### Exercise directions
Would you output the entries below only from the line containing "nose: (328, 478)" through the line containing "right hip: (426, 473)", exactly as they stand and with both ends included?

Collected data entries
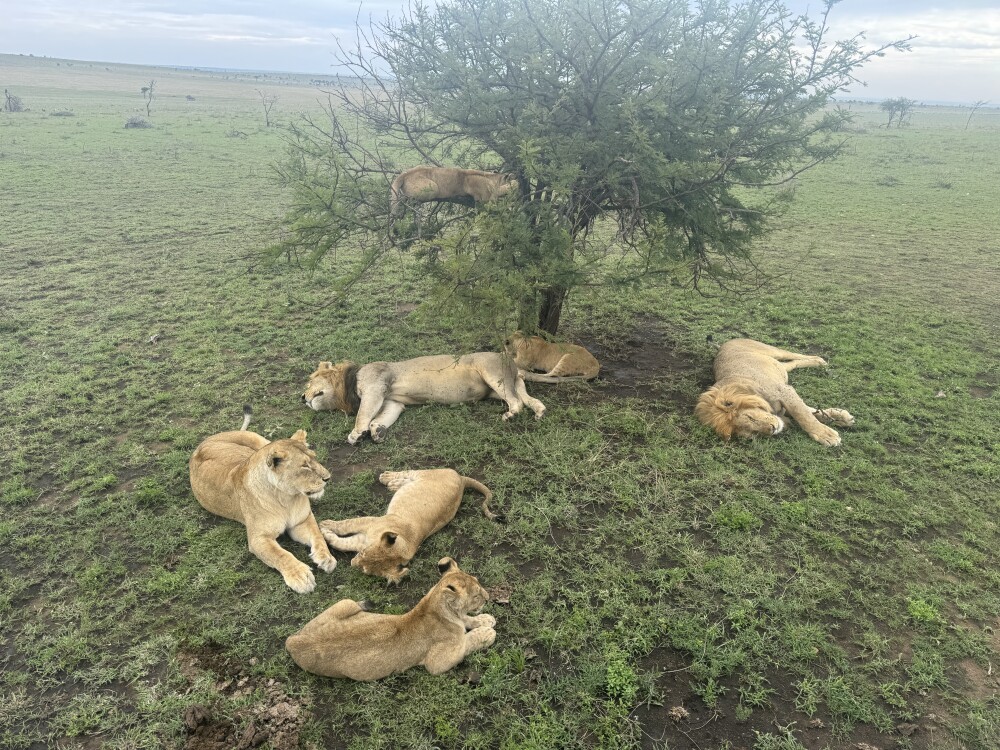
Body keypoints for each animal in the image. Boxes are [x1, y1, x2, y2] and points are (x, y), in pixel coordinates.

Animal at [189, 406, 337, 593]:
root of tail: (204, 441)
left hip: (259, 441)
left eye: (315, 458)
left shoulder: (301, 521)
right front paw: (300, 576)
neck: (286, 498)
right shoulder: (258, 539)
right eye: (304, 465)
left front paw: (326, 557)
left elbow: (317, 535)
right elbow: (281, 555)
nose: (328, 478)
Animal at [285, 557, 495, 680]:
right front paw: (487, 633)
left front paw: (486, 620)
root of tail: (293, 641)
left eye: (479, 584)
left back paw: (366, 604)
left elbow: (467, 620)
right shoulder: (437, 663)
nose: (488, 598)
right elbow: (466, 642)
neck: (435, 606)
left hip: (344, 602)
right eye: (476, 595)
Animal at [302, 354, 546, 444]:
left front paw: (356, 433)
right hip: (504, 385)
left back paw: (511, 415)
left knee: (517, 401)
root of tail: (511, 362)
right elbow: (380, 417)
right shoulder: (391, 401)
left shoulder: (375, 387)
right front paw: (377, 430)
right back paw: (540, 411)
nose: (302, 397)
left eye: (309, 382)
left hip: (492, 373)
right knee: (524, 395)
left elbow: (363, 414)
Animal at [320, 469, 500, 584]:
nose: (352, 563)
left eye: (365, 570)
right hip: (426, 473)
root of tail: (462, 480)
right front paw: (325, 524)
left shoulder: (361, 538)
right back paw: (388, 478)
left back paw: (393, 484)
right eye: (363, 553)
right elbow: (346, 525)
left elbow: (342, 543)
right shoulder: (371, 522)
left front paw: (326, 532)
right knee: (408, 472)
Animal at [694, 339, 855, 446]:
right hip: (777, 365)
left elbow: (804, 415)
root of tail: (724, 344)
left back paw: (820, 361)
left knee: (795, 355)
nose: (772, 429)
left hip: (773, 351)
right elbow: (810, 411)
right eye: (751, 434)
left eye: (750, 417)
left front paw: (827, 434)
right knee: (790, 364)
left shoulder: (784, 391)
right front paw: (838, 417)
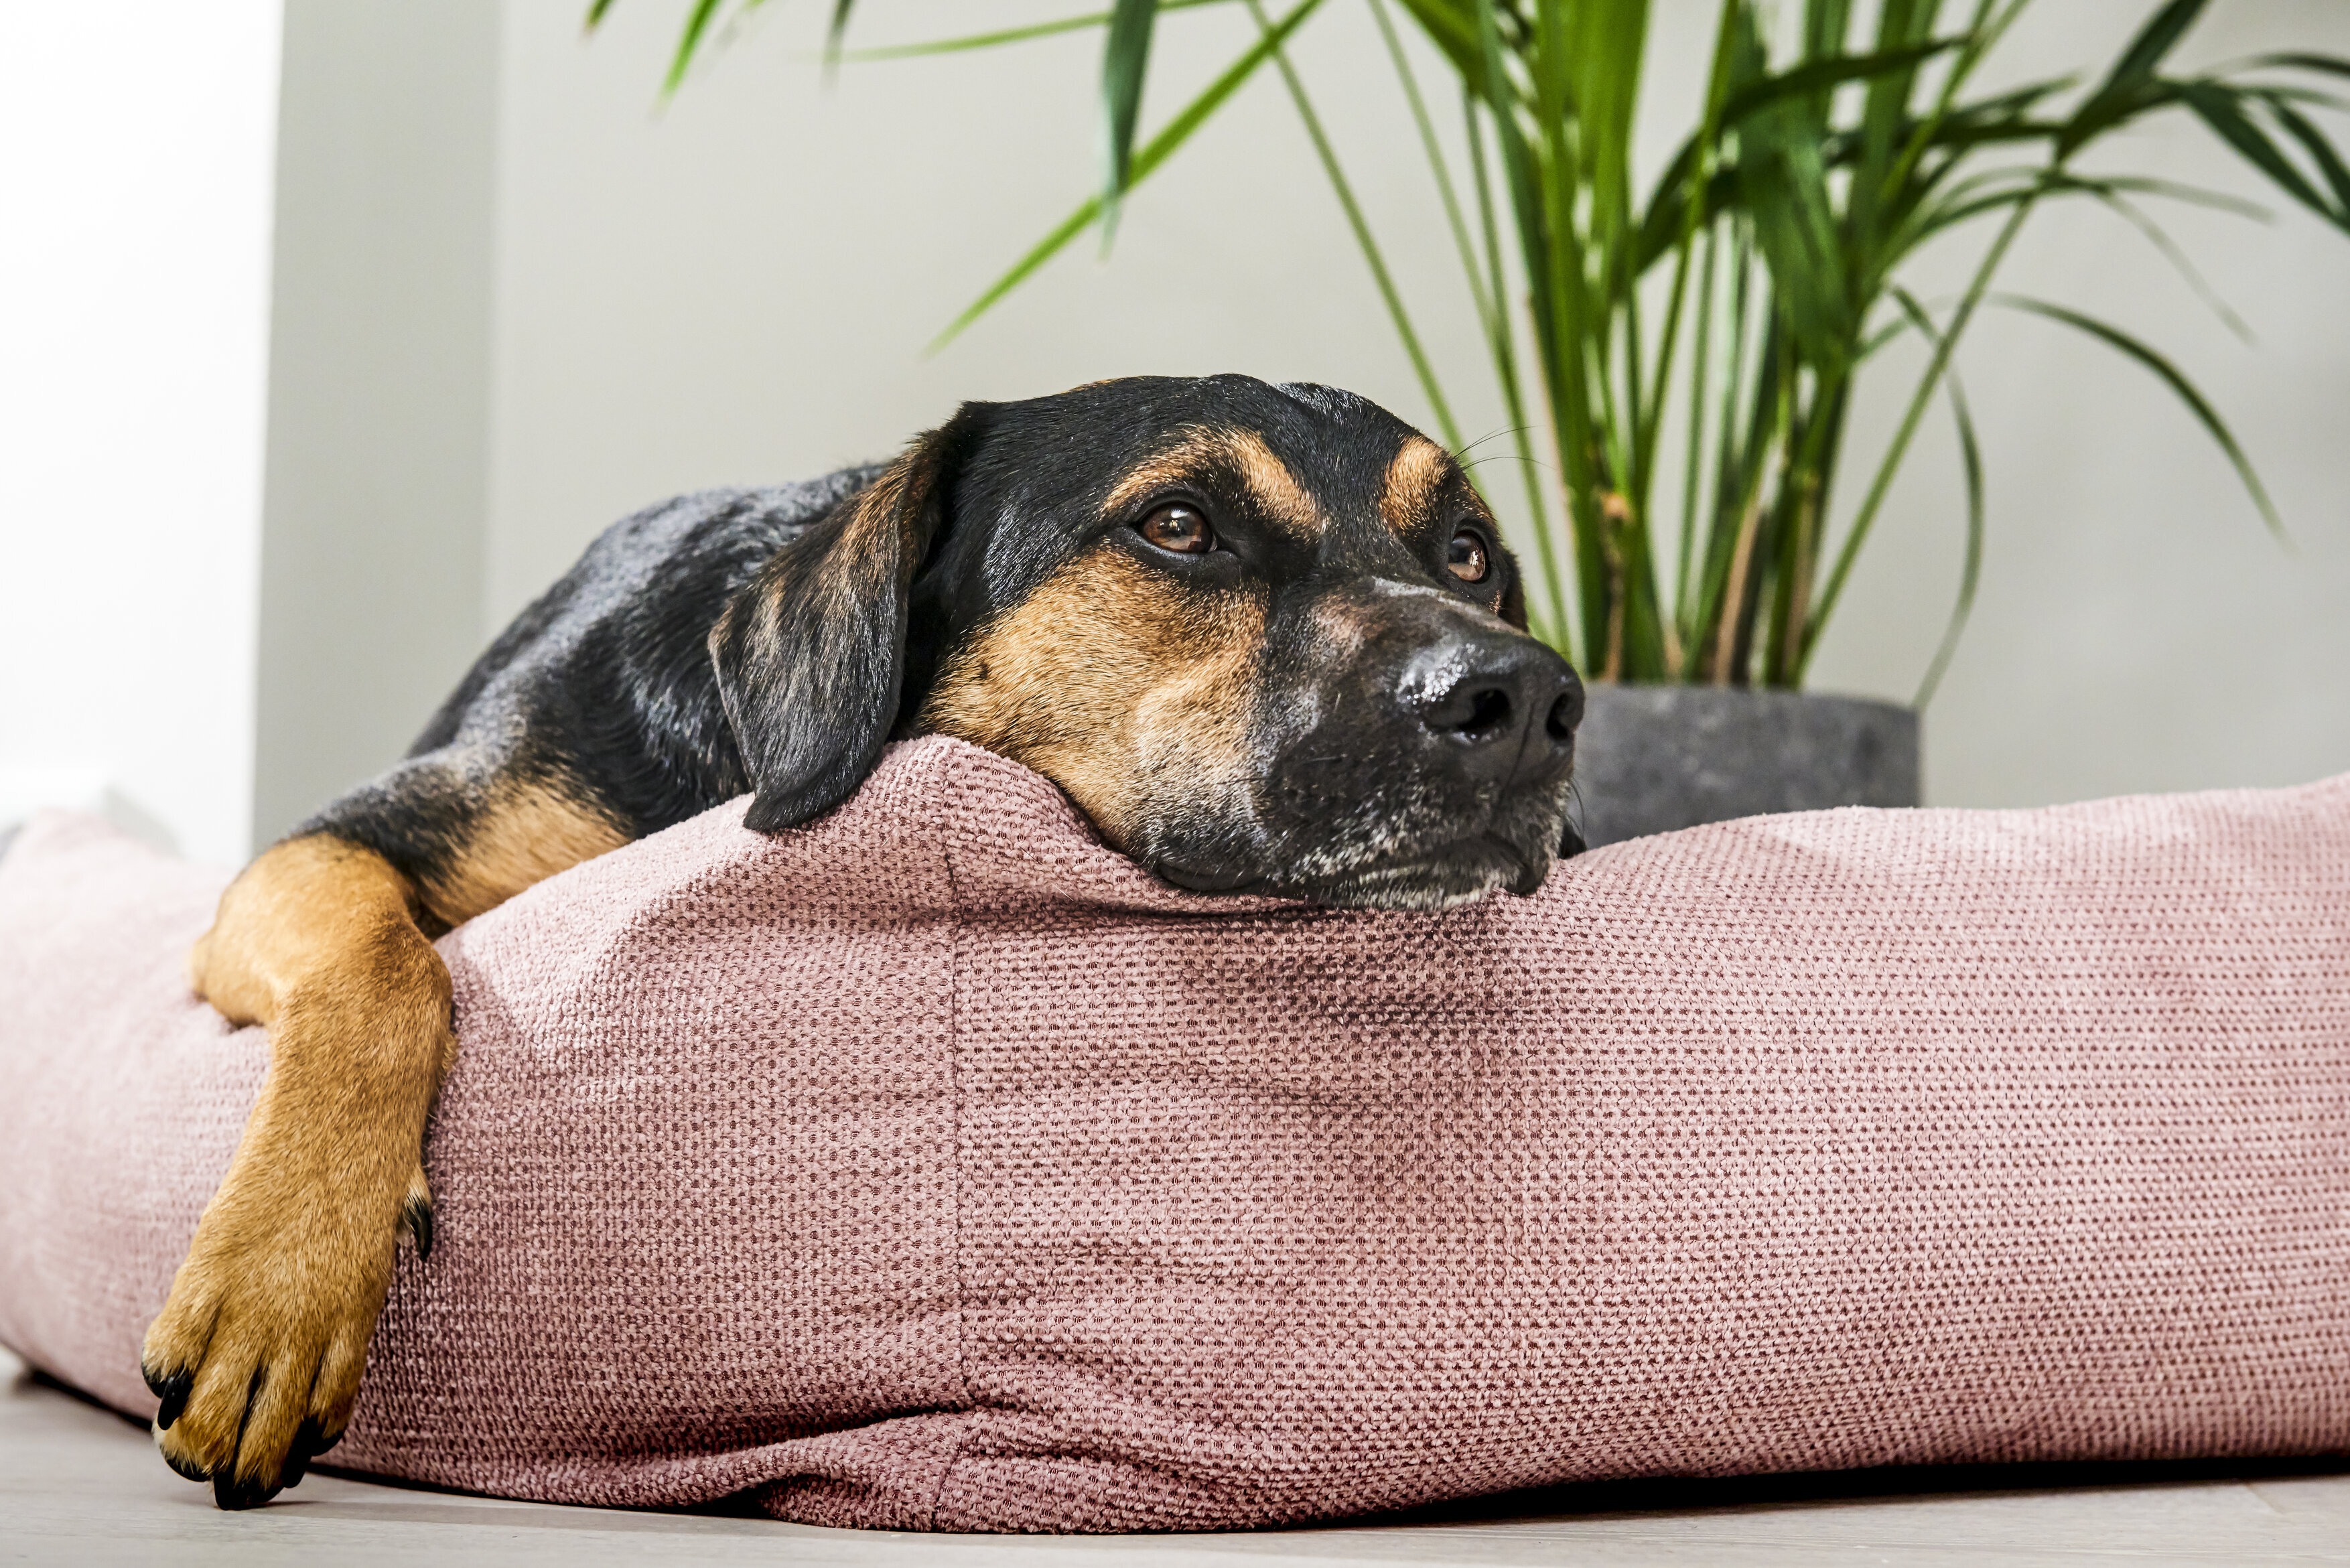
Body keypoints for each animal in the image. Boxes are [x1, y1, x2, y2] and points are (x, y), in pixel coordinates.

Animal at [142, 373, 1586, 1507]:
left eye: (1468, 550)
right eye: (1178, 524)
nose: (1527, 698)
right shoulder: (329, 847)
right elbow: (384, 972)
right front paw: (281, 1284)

### Task result
nose: (328, 478)
Animal at [285, 557, 495, 680]:
right front paw: (487, 633)
left front paw: (486, 620)
root of tail: (293, 641)
left eye: (479, 584)
left back paw: (366, 604)
left elbow: (467, 620)
right shoulder: (437, 663)
nose: (488, 598)
right elbow: (466, 642)
neck: (435, 606)
left hip: (344, 602)
right eye: (476, 595)
Animal at [302, 354, 546, 444]:
left front paw: (356, 433)
right hip: (504, 385)
left back paw: (511, 415)
left knee: (517, 401)
root of tail: (511, 362)
right elbow: (380, 417)
right shoulder: (391, 401)
left shoulder: (375, 387)
right front paw: (377, 430)
right back paw: (540, 411)
nose: (302, 397)
left eye: (309, 382)
left hip: (492, 373)
right knee: (524, 395)
left elbow: (363, 414)
Animal at [320, 469, 500, 584]:
nose: (352, 563)
left eye: (365, 570)
right hip: (426, 473)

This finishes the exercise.